BEGIN Dataset records

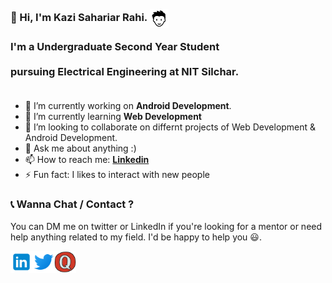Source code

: <h3 align="left">
 <abc>
  <br> 👋 Hi, I'm Kazi Sahariar Rahi. <img src="https://github.com/kazi123kazi/kazi123kazi/blob/master/Assets/boy.png" width="30px" align="center"><br> 
<br> I'm a Undergraduate Second Year Student <br>
<br> pursuing Electrical Engineering at NIT Silchar. <br>
  <br>
   </abc>
</h3>

 
- 🔭 I’m currently working on **Android Development**.
- 🌱 I’m currently learning **Web Development**
- 👯 I’m looking to collaborate on differnt projects of Web Development & Android Development.
- 💬 Ask me about anything :)
- 📫 How to reach me: **[Linkedin](www.linkedin.com/in/kazi-sahariar-rahi)**
- ⚡ Fun fact: I likes to interact with new people


### 📞 Wanna Chat / Contact  ?

 You can DM me on twitter or LinkedIn if you're looking for a mentor or need help anything related to my field. I'd be happy to help you 😃.

  <a href="https://www.linkedin.com/in/kazi-sahariar-rahi/">
    <img align="left" alt="Kazi Sahariar Rahi | Linkedin" width="35px" src="https://github.com/kazi123kazi/kazi123kazi/blob/master/Assets/linkedin.svg" />
  </a>
  <a href="https://twitter.com/KajiRahi">
    <img align="left" alt="Kazi Sahariar Rahi| Twitter" width="35px" src="https://github.com/kazi123kazi/kazi123kazi/blob/master/Assets/twitter.svg" />
  </a>
 
  <a href="https://www.quora.com/profile/Kazi-Sahariar-Rahi">
    <img align="left" alt="Kazi Sahariar Rahi | Quora" width="35px" src="https://github.com/kazi123kazi/kazi123kazi/blob/master/Assets/quora.svg" />
  </a>


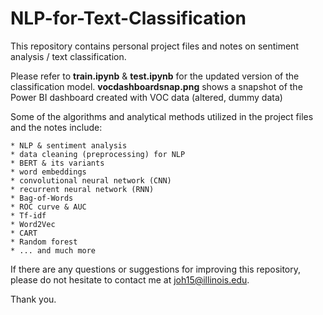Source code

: # NLP-for-Text-Classification

This repository contains personal project files and notes on sentiment analysis / text classification.

Please refer to **train.ipynb** & **test.ipynb** for the updated version of the classification model.
**vocdashboardsnap.png** shows a snapshot of the Power BI dashboard created with VOC data (altered, dummy data)


Some of the algorithms and analytical methods utilized in the project files and the notes include:

    * NLP & sentiment analysis
    * data cleaning (preprocessing) for NLP
    * BERT & its variants
    * word embeddings
    * convolutional neural network (CNN)
    * recurrent neural network (RNN)
    * Bag-of-Words
    * ROC curve & AUC
    * Tf-idf
    * Word2Vec
    * CART
    * Random forest
    * ... and much more


If there are any questions or suggestions for improving this repository, please do not hesitate to contact me at joh15@illinois.edu.


Thank you.

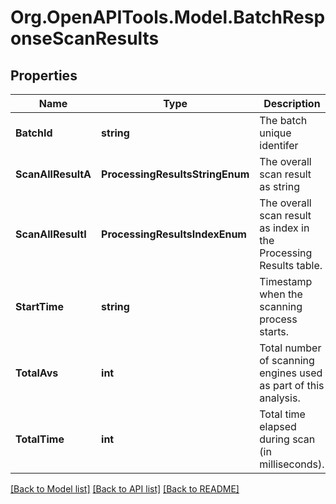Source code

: 
# Org.OpenAPITools.Model.BatchResponseScanResults

## Properties

Name | Type | Description | Notes
------------ | ------------- | ------------- | -------------
**BatchId** | **string** | The batch unique identifer | [optional] 
**ScanAllResultA** | **ProcessingResultsStringEnum** | The overall scan result as string | [optional] 
**ScanAllResultI** | **ProcessingResultsIndexEnum** | The overall scan result as index in the Processing Results table. | [optional] 
**StartTime** | **string** | Timestamp when the scanning process starts. | [optional] 
**TotalAvs** | **int** | Total number of scanning engines used as part of this analysis. | [optional] 
**TotalTime** | **int** | Total time elapsed during scan (in milliseconds). | [optional] 

[[Back to Model list]](../README.md#documentation-for-models)
[[Back to API list]](../README.md#documentation-for-api-endpoints)
[[Back to README]](../README.md)

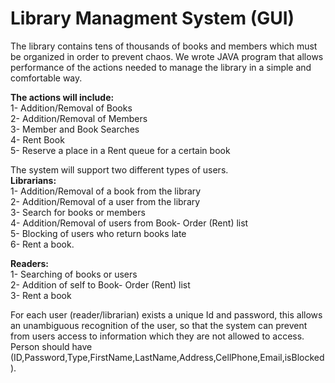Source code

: # Library Managment System (GUI)
The library contains tens of thousands of books and members which must be organized in order to prevent chaos. We wrote JAVA program that allows performance of the actions needed to manage the library in a simple and comfortable way.  

**The actions will include:**  
1- Addition/Removal of Books  
2- Addition/Removal of Members  
3- Member and Book Searches  
4- Rent Book  
5- Reserve a place in a Rent queue for a certain book  

The system will support two different types of users.  
**Librarians:**  
1- Addition/Removal of a book from the library  
2- Addition/Removal of a user from the library  
3- Search for books or members  
4- Addition/Removal of users from Book- Order (Rent) list  
5- Blocking of users who return books late  
6- Rent a book.  

**Readers:**  
1- Searching of books or users  
2- Addition of self to Book- Order (Rent) list  
3- Rent a book  

For each user (reader/librarian) exists a unique Id and password, this allows an unambiguous recognition of the user, so that the system can prevent from users access to information which they are not allowed to access.  
Person should have (ID,Password,Type,FirstName,LastName,Address,CellPhone,Email,isBlocked).
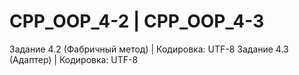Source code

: # CPP_OOP_4-2 | CPP_OOP_4-3
Задание 4.2 (Фабричный метод) | Кодировка: UTF-8 
Задание 4.3 (Адаптер) | Кодировка: UTF-8 
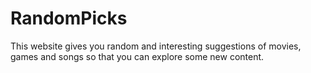 # RandomPicks
This website gives you random and interesting suggestions of movies, games and songs so that you can explore some new content.
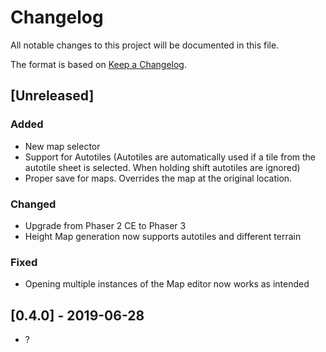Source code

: # Changelog
All notable changes to this project will be documented in this file.

The format is based on [Keep a Changelog](https://keepachangelog.com/en/1.0.0/).

## [Unreleased]

### Added
- New map selector
- Support for Autotiles (Autotiles are automatically used if a tile from the autotile sheet is selected. When holding shift autotiles are ignored)
- Proper save for maps. Overrides the map at the original location.


### Changed
- Upgrade from Phaser 2 CE to Phaser 3
- Height Map generation now supports autotiles and different terrain

### Fixed
- Opening multiple instances of the Map editor now works as intended

## [0.4.0] - 2019-06-28
- ?
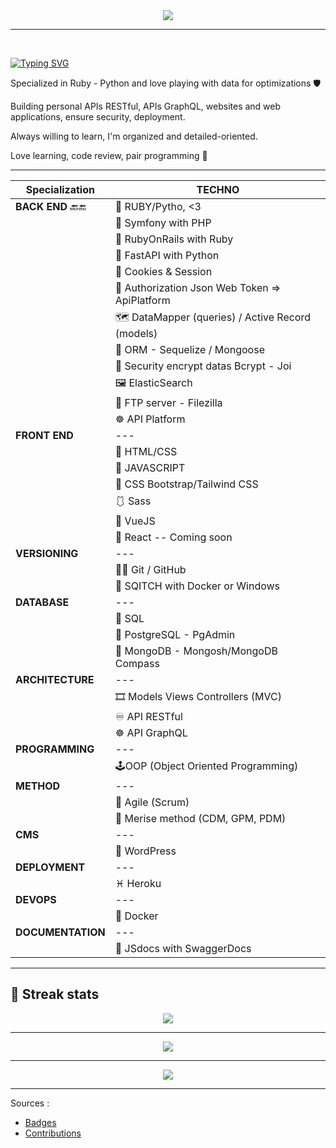 <div align="center"><img src='./yumicode.gif'></div>

___

<br>

[![Typing SVG](https://readme-typing-svg.herokuapp.com/?lines=Hello+everyone+!;I'm+Atilla.;I'm+a+developper;Let's+work+together+!&color=fff&size=35&width=555&font=source+code+pro)](https://git.io/typing-svg)

Specialized in Ruby - Python  and love playing with data for optimizations 🛡️

Building personal APIs RESTful, APIs GraphQL, websites and web applications, ensure security, deployment.

Always willing to learn, I'm organized and detailed-oriented.

Love learning, code review, pair programming 👥

___

<div align="center">

|Specialization|TECHNO|
|--|--|
|**BACK END** 🔙🔚|🧩 RUBY/Pytho, <3
||📘 Symfony with PHP
||📘 RubyOnRails with Ruby
||📘 FastAPI with Python
||🍪 Cookies & Session
||🗼 Authorization Json Web Token => ApiPlatform
||🗺 DataMapper (queries) / Active Record (models)
||🔄 ORM - Sequelize / Mongoose
||🔐 Security encrypt datas Bcrypt - Joi
||🖼 ElasticSearch
||🎢 FTP server - Filezilla
||☸ API Platform
|**FRONT END**|---|
||🎨 HTML/CSS
||🎇 JAVASCRIPT
||🎀 CSS Bootstrap/Tailwind CSS
||🩱  Sass
||🎏 VueJS
||🎏 React -- Coming soon
|**VERSIONING**|---|
||🐱‍👤 Git / GitHub
||🔴 SQITCH with Docker or Windows
|**DATABASE**|---|
||💼 SQL
||🐘 PostgreSQL - PgAdmin
||🍃 MongoDB - Mongosh/MongoDB Compass
|**ARCHITECTURE**|---|
||🎞 Models Views Controllers (MVC)
||♾ API RESTful
||☸ API GraphQL
|**PROGRAMMING**|---|
||🕹OOP (Object Oriented Programming)
|**METHOD**|---|
||💢 Agile (Scrum)
||🍒 Merise method (CDM, GPM, PDM)
|**CMS**|---|
||🎫 WordPress
|**DEPLOYMENT**|---|
||♓ Heroku
|**DEVOPS**|---|
||🐳 Docker
|**DOCUMENTATION**|---|
||🎊 JSdocs with SwaggerDocs

</div>

<hr>

## 🍃 Streak stats

<div align="center"><img src='https://github-readme-streak-stats.herokuapp.com/?user=Ati674&theme=ads-juicy-fresh'></div>

<hr>
<div align="center"><img src='https://github-readme-stats.vercel.app/api?username=Ati674&show_icons=true&theme=highcontrast'></div>

<hr>

<div align="center"><img src='https://github-readme-stats.vercel.app/api/top-langs/?username=Ati674&layout=compact&theme=highcontrast'></div>

<hr>

Sources :

* [Badges](https://shields.io/category/build)
* [Contributions](https://github.com/DenverCoder1/github-readme-streak-stats)
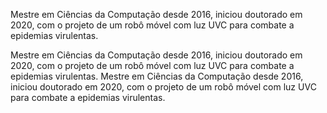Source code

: Mestre em Ciências da Computação desde 2016, iniciou doutorado em 2020, com o projeto de um robô móvel com luz UVC para combate a epidemias virulentas.

Mestre em Ciências da Computação desde 2016, iniciou doutorado em 2020, com o projeto de um robô móvel com luz UVC para combate a epidemias virulentas. Mestre em Ciências da Computação desde 2016, iniciou doutorado em 2020, com o projeto de um robô móvel com luz UVC para combate a epidemias virulentas.
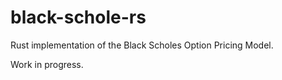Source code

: # black-schole-rs

Rust implementation of the Black Scholes Option Pricing Model.

Work in progress.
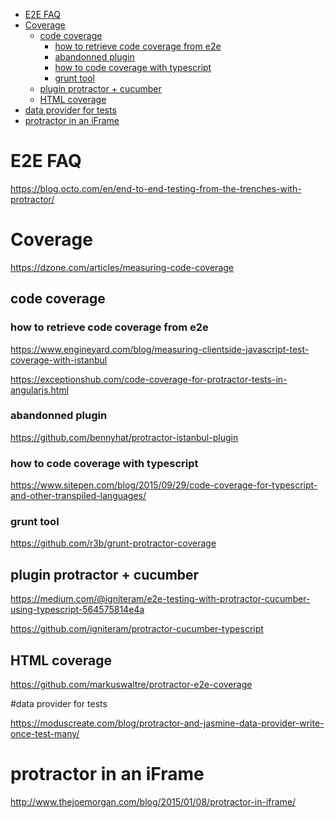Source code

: <!-- TOC -->

- [E2E FAQ](#e2e-faq)
- [Coverage](#coverage)
    - [code coverage](#code-coverage)
        - [how to retrieve code coverage from e2e](#how-to-retrieve-code-coverage-from-e2e)
        - [abandonned plugin](#abandonned-plugin)
        - [how to code coverage with typescript](#how-to-code-coverage-with-typescript)
        - [grunt tool](#grunt-tool)
    - [plugin protractor + cucumber](#plugin-protractor--cucumber)
    - [HTML coverage](#html-coverage)
- [data provider for tests](#data-provider-for-tests)
- [protractor in an iFrame](#protractor-in-an-iframe)

<!-- /TOC -->

# E2E FAQ  

https://blog.octo.com/en/end-to-end-testing-from-the-trenches-with-protractor/  


# Coverage 
https://dzone.com/articles/measuring-code-coverage


## code coverage

### how to retrieve code coverage from e2e
https://www.engineyard.com/blog/measuring-clientside-javascript-test-coverage-with-istanbul  

https://exceptionshub.com/code-coverage-for-protractor-tests-in-angularjs.html  


### abandonned plugin  
https://github.com/bennyhat/protractor-istanbul-plugin


### how to code coverage with typescript  
https://www.sitepen.com/blog/2015/09/29/code-coverage-for-typescript-and-other-transpiled-languages/


### grunt tool  
https://github.com/r3b/grunt-protractor-coverage


## plugin protractor + cucumber  
https://medium.com/@igniteram/e2e-testing-with-protractor-cucumber-using-typescript-564575814e4a  

https://github.com/igniteram/protractor-cucumber-typescript  

## HTML coverage  

https://github.com/markuswaltre/protractor-e2e-coverage


#data provider for tests

https://moduscreate.com/blog/protractor-and-jasmine-data-provider-write-once-test-many/





# protractor in an iFrame  
http://www.thejoemorgan.com/blog/2015/01/08/protractor-in-iframe/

END Dataset records

To-do item: Please return a copy of each line in the entries that has the string "currently".

Your response:
- 🔭 I’m currently working on **Android Development**.
- 🌱 I’m currently learning **Web Development**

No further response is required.